My kids fell asleep listening to hymns being sung by faltering senior voices around them...not a bad way to start your night right?
I love hymns. They offer so much history, truth and praise in lyric, but also leave such a legacy you can't help but remember as you sing them.

We were visiting my 90 yr. old Gramma at her retirement home this evening, and decided to sit in on a sing-a-long that was happening there. I'm so glad we did. Who knew you could be so blessed and encouraged by sharing your voice with a choir of elders by singing honor and glory to our Lord?
We sang, "Let the lower lights be burning" and I looked around at the wrinkled faces - what were their stories?
When we sang "Does Jesus Care", I wondered if any were struggling with fear, loss or loneliness?
Even Connor chimed in on "Blessed Assurance". It was wonderful.

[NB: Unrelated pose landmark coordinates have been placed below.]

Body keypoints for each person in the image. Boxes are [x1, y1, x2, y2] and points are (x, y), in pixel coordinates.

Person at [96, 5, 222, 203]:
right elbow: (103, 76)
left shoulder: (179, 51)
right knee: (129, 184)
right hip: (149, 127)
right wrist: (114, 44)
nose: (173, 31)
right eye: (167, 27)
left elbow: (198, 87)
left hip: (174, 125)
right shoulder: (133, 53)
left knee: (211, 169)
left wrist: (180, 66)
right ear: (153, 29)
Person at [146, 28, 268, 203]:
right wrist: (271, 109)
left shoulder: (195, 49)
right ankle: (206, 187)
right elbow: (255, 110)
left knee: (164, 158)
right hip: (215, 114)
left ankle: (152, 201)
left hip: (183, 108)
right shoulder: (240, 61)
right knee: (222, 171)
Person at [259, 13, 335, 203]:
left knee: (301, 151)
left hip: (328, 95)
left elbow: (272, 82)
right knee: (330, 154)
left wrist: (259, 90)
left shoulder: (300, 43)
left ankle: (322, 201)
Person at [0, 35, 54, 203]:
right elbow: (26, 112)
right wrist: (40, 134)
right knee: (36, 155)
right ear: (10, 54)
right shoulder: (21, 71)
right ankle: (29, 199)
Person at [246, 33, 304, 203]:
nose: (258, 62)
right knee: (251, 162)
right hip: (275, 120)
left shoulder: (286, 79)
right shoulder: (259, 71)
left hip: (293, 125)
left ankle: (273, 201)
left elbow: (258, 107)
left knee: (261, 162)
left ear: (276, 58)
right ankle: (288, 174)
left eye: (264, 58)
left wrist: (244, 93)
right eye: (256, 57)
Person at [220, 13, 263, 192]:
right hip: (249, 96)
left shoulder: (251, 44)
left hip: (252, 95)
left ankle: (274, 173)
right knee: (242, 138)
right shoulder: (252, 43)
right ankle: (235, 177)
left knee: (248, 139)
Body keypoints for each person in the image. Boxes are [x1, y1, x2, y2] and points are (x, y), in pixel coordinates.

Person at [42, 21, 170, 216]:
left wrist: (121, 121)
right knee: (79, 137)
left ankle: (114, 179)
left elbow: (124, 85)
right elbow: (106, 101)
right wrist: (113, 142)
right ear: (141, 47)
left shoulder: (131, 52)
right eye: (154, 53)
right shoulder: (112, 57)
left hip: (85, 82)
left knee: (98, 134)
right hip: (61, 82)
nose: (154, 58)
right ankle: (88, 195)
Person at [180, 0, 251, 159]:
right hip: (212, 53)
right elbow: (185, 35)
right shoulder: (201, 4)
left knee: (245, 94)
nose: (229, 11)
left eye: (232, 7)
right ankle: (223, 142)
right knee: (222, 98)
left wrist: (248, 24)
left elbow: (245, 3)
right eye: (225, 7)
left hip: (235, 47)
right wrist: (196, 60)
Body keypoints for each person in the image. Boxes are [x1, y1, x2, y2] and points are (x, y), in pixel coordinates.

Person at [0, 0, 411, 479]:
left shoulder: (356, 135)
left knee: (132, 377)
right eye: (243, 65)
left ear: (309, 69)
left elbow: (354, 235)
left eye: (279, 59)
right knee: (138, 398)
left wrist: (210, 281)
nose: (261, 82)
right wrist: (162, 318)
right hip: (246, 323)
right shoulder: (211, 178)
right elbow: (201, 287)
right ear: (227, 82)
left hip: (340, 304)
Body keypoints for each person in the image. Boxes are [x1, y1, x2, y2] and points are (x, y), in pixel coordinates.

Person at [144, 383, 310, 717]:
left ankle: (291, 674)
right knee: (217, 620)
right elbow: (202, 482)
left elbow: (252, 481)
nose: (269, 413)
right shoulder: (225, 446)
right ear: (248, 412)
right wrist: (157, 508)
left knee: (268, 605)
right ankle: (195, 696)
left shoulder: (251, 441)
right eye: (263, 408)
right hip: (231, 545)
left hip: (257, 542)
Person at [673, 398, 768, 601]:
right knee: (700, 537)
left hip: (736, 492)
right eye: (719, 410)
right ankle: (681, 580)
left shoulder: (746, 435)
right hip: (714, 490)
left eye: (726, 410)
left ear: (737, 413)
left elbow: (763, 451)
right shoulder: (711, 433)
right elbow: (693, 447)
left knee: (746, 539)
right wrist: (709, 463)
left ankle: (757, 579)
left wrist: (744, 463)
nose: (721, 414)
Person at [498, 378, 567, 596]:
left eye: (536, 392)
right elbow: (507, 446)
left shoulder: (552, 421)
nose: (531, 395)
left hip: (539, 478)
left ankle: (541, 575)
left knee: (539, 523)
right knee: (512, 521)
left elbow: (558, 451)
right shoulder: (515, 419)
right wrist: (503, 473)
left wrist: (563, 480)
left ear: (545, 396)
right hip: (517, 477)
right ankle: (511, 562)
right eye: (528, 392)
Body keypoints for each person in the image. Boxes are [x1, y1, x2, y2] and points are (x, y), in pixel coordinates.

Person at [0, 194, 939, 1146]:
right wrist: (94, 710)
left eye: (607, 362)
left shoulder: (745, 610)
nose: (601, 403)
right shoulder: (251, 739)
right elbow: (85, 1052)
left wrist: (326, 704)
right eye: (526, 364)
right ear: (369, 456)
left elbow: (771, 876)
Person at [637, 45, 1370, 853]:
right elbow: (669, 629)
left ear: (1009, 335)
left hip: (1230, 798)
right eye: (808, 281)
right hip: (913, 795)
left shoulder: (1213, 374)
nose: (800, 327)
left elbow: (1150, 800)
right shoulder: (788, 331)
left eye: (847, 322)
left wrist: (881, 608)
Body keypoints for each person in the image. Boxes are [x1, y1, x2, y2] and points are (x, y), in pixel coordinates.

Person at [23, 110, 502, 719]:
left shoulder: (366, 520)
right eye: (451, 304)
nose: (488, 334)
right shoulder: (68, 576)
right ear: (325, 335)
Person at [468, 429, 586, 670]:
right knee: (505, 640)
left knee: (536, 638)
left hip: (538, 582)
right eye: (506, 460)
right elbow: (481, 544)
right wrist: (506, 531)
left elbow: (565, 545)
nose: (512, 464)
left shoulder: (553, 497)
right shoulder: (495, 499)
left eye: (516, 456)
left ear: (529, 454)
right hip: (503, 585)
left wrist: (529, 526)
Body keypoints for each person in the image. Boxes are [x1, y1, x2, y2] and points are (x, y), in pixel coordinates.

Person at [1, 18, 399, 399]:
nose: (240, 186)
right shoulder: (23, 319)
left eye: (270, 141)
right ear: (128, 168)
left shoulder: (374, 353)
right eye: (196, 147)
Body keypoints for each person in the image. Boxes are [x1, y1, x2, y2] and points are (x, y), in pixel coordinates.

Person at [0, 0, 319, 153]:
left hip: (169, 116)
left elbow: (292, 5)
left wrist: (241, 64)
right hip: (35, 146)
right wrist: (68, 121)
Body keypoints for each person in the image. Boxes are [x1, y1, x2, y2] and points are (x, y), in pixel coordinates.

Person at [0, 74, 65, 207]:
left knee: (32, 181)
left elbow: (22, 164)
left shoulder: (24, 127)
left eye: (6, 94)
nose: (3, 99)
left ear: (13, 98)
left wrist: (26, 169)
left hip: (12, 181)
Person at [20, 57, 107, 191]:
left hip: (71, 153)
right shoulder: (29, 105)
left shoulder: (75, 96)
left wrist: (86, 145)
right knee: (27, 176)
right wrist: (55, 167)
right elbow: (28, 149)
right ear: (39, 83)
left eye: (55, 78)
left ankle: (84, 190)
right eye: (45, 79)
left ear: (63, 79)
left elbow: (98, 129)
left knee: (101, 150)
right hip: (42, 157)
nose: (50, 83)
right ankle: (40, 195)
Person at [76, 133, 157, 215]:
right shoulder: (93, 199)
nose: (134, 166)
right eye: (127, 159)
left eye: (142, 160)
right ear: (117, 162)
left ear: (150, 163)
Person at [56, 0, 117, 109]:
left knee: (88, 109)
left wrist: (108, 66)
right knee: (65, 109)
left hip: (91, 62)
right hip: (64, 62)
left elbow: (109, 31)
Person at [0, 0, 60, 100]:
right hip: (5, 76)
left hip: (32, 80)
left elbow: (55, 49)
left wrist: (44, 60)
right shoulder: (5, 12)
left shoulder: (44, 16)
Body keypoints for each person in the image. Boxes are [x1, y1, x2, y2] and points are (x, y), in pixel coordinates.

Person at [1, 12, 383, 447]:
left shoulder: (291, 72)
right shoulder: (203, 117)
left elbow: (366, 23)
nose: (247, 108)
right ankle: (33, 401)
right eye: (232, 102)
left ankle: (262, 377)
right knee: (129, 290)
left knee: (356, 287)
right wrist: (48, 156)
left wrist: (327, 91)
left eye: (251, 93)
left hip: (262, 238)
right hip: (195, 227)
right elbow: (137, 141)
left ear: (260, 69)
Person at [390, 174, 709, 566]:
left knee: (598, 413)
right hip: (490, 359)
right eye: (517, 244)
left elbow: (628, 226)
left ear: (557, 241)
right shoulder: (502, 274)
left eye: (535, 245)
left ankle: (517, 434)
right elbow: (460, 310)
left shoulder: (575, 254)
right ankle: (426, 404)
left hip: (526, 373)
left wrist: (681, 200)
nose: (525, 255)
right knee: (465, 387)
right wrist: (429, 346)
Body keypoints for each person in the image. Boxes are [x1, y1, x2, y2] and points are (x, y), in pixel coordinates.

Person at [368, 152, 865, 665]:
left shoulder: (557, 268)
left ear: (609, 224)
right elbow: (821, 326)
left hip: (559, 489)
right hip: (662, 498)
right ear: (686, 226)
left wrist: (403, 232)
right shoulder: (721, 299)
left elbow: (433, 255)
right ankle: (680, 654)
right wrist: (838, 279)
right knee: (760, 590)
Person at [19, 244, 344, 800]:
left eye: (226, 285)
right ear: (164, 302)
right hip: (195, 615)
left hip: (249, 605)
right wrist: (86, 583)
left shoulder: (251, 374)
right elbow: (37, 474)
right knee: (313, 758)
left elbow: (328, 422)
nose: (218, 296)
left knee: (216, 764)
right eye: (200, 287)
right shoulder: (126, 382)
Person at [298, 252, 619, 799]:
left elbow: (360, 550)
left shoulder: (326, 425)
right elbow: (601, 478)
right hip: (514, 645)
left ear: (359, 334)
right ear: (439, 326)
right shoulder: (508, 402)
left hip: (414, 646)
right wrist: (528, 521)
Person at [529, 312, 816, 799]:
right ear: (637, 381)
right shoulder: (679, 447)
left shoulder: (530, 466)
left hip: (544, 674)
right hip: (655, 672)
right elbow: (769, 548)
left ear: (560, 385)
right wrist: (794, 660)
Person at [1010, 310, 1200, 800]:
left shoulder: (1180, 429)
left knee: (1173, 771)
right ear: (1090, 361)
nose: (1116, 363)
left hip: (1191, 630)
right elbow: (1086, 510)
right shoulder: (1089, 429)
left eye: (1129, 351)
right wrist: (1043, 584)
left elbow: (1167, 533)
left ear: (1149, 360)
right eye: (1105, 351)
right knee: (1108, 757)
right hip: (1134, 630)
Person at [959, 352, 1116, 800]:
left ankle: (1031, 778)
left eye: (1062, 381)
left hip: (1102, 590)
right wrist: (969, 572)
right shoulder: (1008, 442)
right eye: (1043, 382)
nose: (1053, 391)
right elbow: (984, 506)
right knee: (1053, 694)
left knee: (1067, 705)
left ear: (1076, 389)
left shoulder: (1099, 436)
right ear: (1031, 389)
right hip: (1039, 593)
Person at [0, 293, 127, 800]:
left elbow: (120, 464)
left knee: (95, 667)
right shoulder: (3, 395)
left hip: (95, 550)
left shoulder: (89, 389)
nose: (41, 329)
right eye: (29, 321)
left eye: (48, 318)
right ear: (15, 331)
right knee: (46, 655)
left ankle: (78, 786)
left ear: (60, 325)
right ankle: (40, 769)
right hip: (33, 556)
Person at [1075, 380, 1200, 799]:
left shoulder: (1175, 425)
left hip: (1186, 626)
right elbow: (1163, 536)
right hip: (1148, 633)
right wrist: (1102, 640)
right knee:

My family used to do services at nursing homes in our community - maybe once a month. We would lead a singing, do special music and my father would preach a short devotional. At the time, the LAST thing I wanted to do was spend couple of hours with old people I didn't know and sing songs. Of course, I see now how beneficial it was to have us experience that and I hope to have the same opportunity for my children as well. It might not be as often, but I do want them to embrace our "senior" citizens and respect them for who they are, what they have been through, and what they stand for. There is much to be learned there.

I'm not sure if it was pure exhaustion, or the soft lull of the piano/voices that put my sweets to sleep, but I'd like to think that tonight their little brains will replay some of the amazing words and promises they heard tonight. I know mine will and I'm so thankful for it.